The joints in the direction of the "current" are made with "rolls," while "drips " are used for those joints which run across the current.

Laying Sheet Lead 100349

Fig. 456.

Fig. 456 is the plan of a portion of two roofs arranged so as to show a lead flat, a valley with trough gutter between the roofs,1 a gutter behind a blocking course, also one behind a parapet wall, a valley in the angle formed by two portions of one roof,2 together with hips, chimney and gable flashings, cesspools, drips, etc.

1 Middle, Gutter.

2 Sc. Flanks.

Most of the subsequent figures, 457 to 480, are sections on the lines marked and lettered on Fig. 456, giving details showing how the lead is fixed in the different parts of a roof.

Laying Sheet Lead 100350

Fig. 457.

Rolls are joints between two sheets on a flat (rr Fig. 457), formed by fixing under the junction of the sheets a piece of wood about 2 inches diameter, having its upper surface rounded and the lower corners either left square, or chamfered off as shown in Fig. 458. This wooden roll is overlapped by the edges of the adjacent sheets. One of these, u, the " undercloak," is hammered and dressed closely in to cover the roll, reaching as far as the crown, and the edge of the other sheet, 0, the "overcloak" is then beaten and dressed down over the first, as shown.

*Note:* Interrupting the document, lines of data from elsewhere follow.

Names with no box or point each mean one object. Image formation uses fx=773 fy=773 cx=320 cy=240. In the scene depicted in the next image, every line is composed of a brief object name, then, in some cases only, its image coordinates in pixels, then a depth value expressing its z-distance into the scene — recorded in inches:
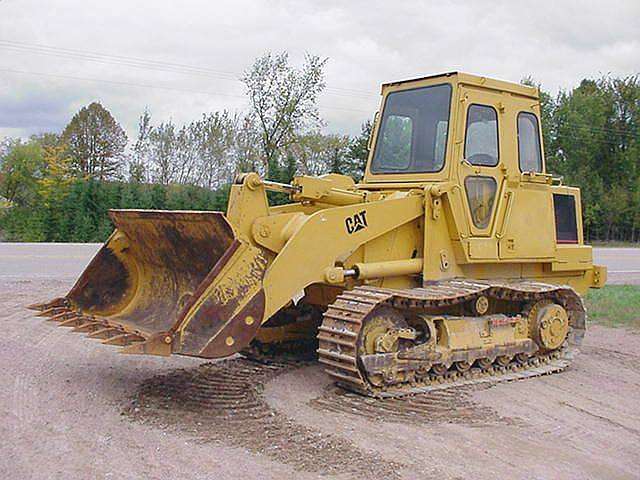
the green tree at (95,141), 1626.5
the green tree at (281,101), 1374.3
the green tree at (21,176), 1413.6
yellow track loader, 273.9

The laps should be on the least exposed side of the rolls, so that the wind may not blow the lead up, and allow the rain to get under it. Thus in London it is the rule to cloak away from the south-west. The rolls should be about 2 feet apart, sometimes less, but never more than 2 feet 3 inches.

Bad Form Of Roll

In many cases the inner sheet is dressed right over the roll down to the flat on the other side. This is a waste of lead, and is injurious to the work, for it confines the sheet so much that it cannot expand and contract under changes of temperature.

In many cases a roll such as that in Fig. 459 is used. It is lighter but not so substantial a form as that in Fig. 458.

The outer sheet is frequently continued right over the side of the roll and doubled down, so that about an inch or more lies upon the flat as in Fig. 459. This is intended to make the joint more secure, hut is objectionable, not only because it confines the lead, but also because the water lying upon the flat gets in between the sheets of lead and is drawn up by capillary attraction, so as to pass the joint and soak into the wood rolls and boarding.

Bad Form Of Roll 100351

Fig. 458.

Bad Form Of Roll 100352

Fig. 459.

Hollow Rolls are in some parts of the country1 preferred to those with the wooden roll or core.

The ends of two adjacent sheets are turned up against one another as at O, Fig. 460, the upper edge of one being bent down over the other; the two are then bent over together to form a roll as at P.

Between the ends of the two sheets so treated is a " clip " or "tingle" 2 (shown in Fig. 460 by a thick line). This is a narrow strip of lead, of which about 2 inches is nailed to the boards.

Bad Form Of Roll 100353

Fig. 460.

Similar tingles are fixed at intervals of about 2 feet through-out the length of the rolls, and, being turned over between the ends of the sheets in forming the rolls, secure the latter firmly to the boarding.

The ends of the hollow rolls are dressed over the nosings forming the sides of the flat.

Nosings are rolls formed at the angle between the horizontal surface of the flat and the sloping sides of the roof.

The upper half course of slates is first covered by a flashing, which is dressed about 8 inches upon the slope, turned up, and terminated at the angle of the flat. Upon this is secured a wooden roll, undercut on the lower side, as shown at Z, Fig. 457. Over the roll the lead of the flat is dressed in a manner similar to that above explained.